If the user input has 'Yes' in the recognized speech the system continues the chat in this way
If the user input has 'No' in the recognized speech or something else the system goes back to the main loop. Though the systems responds back differently in both cases.
If the system recognizes 'picture' in voice command It enters into the Image chat mode of the conversation. The system captures an image and explains the image. Like the normal chat mode, it asks if the person has any more follow-up questions and flow from here is same as the normal chat mode:
It is same as the normal chat mode If the user input has 'Yes' in the recognized speech the system continues the chat in this way
If the user input has 'No' in the recognized speech or something else the system goes back to the main loop. Though the systems responds back differently in both cases.
For anything else the system assumes the user doesn't need further assistance in either chat or image analysis interaction loops, the it says goodbye and breaks the main loop.
Then It again enters into the person detection loop using the vision component, where if it starts the conversation again if it detects someone.

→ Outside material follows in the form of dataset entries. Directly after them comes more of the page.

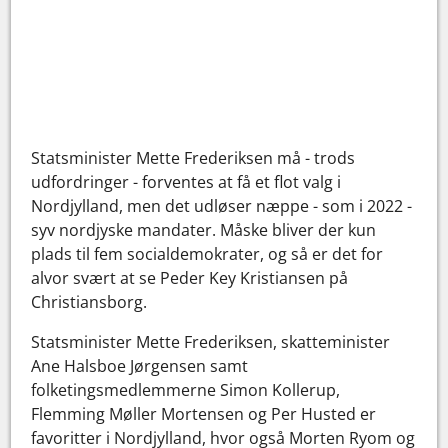
Statsminister Mette Frederiksen må - trods
udfordringer - forventes at få et flot valg i
Nordjylland, men det udløser næppe - som i 2022 -
syv nordjyske mandater. Måske bliver der kun
plads til fem socialdemokrater, og så er det for
alvor svært at se Peder Key Kristiansen på
Christiansborg.
Statsminister Mette Frederiksen, skatteminister
Ane Halsboe Jørgensen samt
folketingsmedlemmerne Simon Kollerup,
Flemming Møller Mortensen og Per Husted er
favoritter i Nordjylland, hvor også Morten Ryom og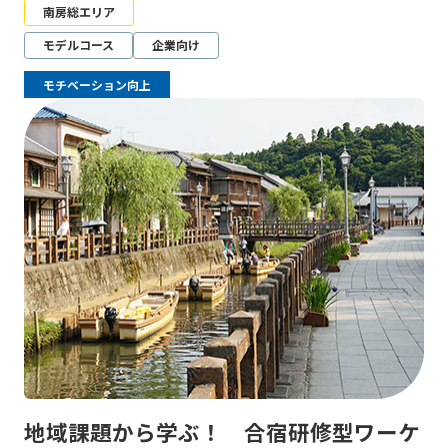
南房総エリア
モデルコース
企業向け
モチベーション向上
地域課題から学ぶ！ 合宿研修型ワーケ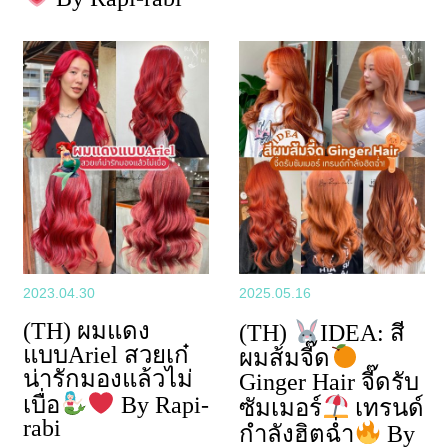
2023.04.30
2025.05.16
(TH) ผมแดง
(TH)
IDEA: สี
แบบAriel สวยเก๋
ผมส้มจี๊ด
น่ารักมองแล้วไม่
Ginger Hair จี๊ดรับ
เบื่อ
By Rapi-
ซัมเมอร์
เทรนด์
rabi
กำลังฮิตฉ่ำ
By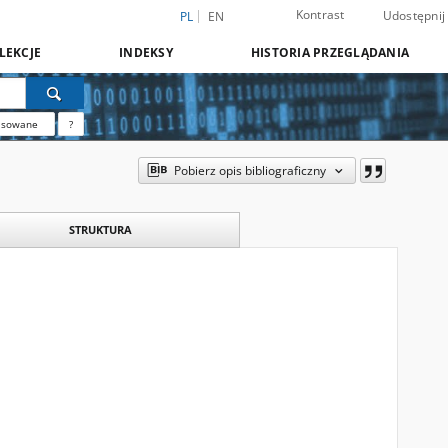
Kontrast
Udostępnij
PL
EN
LEKCJE
INDEKSY
HISTORIA PRZEGLĄDANIA
nsowane
?
Pobierz opis bibliograficzny
STRUKTURA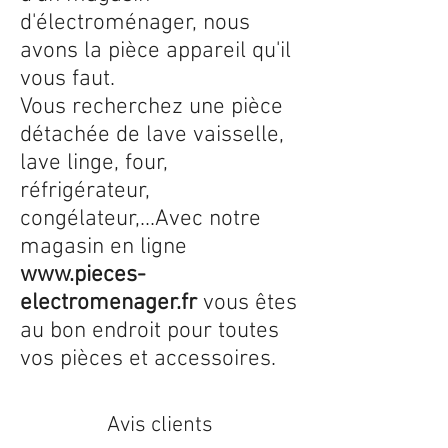
d'électroménager, nous
avons la pièce appareil qu'il
vous faut.
Vous recherchez une pièce
détachée de lave vaisselle,
lave linge, four,
réfrigérateur,
congélateur,...Avec notre
magasin en ligne
www.pieces-
electromenager.fr
vous êtes
au bon endroit pour toutes
vos pièces et accessoires.
Avis clients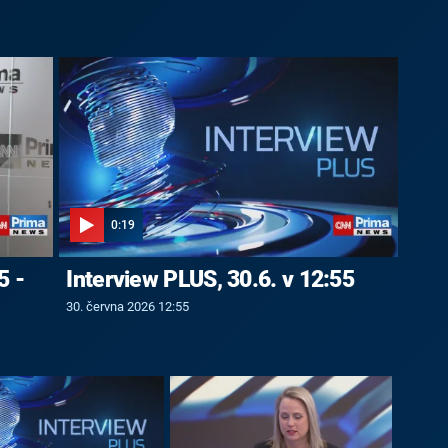
0:19
5 -
Interview PLUS, 30.6. v 12:55
30. června 2026 12:55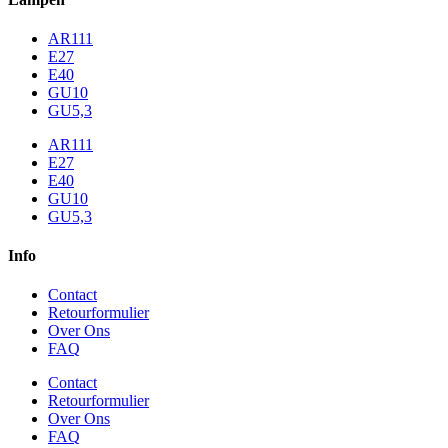
AR111
E27
E40
GU10
GU5,3
AR111
E27
E40
GU10
GU5,3
Info
Contact
Retourformulier
Over Ons
FAQ
Contact
Retourformulier
Over Ons
FAQ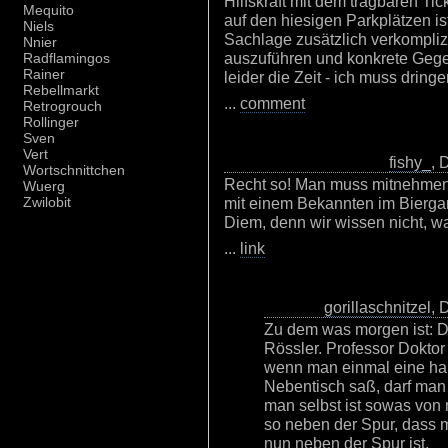
Hilfskraft mit dem tragbaren Ti
Mequito
auf den hiesigen Parkplätzen is
Niels
Sachlage zusätzlich verkomplizie
Nnier
auszuführen und konkrete Gegeb
Radflamingos
Rainer
leider die Zeit - ich muss drin
Rebellmarkt
...
comment
Retrogrouch
Rollinger
Sven
Vert
fishy_
, 
Wortschnittchen
Recht so! Man muss mitnehmen
Wuerg
mit einem Bekannten im Biergar
Zwilobit
Diem, denn wir wissen nicht, 
...
link
gorillaschnitzel
, 
Zu dem was morgen ist: Di
Rössler. Professor Dokto
wenn man einmal eine ha
Nebentisch saß, darf man
man selbst ist sowas von 
so neben der Spur, dass 
nun neben der Spur ist.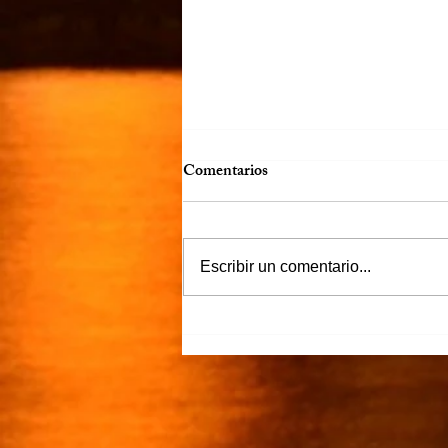
Comentarios
Más claro…
Escribir un comentario...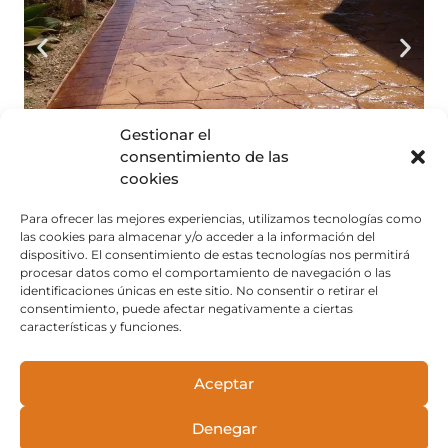
Gestionar el
consentimiento de las
cookies
Para ofrecer las mejores experiencias, utilizamos tecnologías como
las cookies para almacenar y/o acceder a la información del
dispositivo. El consentimiento de estas tecnologías nos permitirá
procesar datos como el comportamiento de navegación o las
identificaciones únicas en este sitio. No consentir o retirar el
consentimiento, puede afectar negativamente a ciertas
características y funciones.
EL mejor trabajo de
Hormigon impreso de
Aceptar
Madrid
Denegar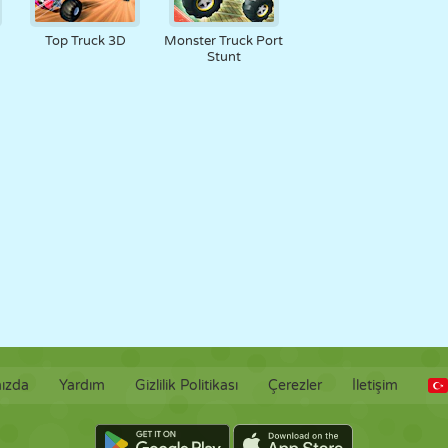
RETRO
ROBOT
KOŞU
OKUL
ATIŞ
Top Truck 3D
Monster Truck Port
Stunt
TENIS
TIC TAC TOE
DOKUNMATIK
KULE
KAMYON
ızda
Yardım
Gizlilik Politikası
Çerezler
İletişim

Step 10: Enhancing Image Chat Mode

An Important thing to mention about answering questions regarding image input: Unlike the chat model, the vision model from Gemini doesn't provide support for follow-up question regarding the image input inherently. for the vision model the conversation is a one-off thing.

So to facilitate the follow-up question for a given image input, I passed the previous response from the model in the prompt along with the follow-question from the user which showed some pretty impressive results.

The code can be found from this GitHub repo. The code level explanation can be found from the README there.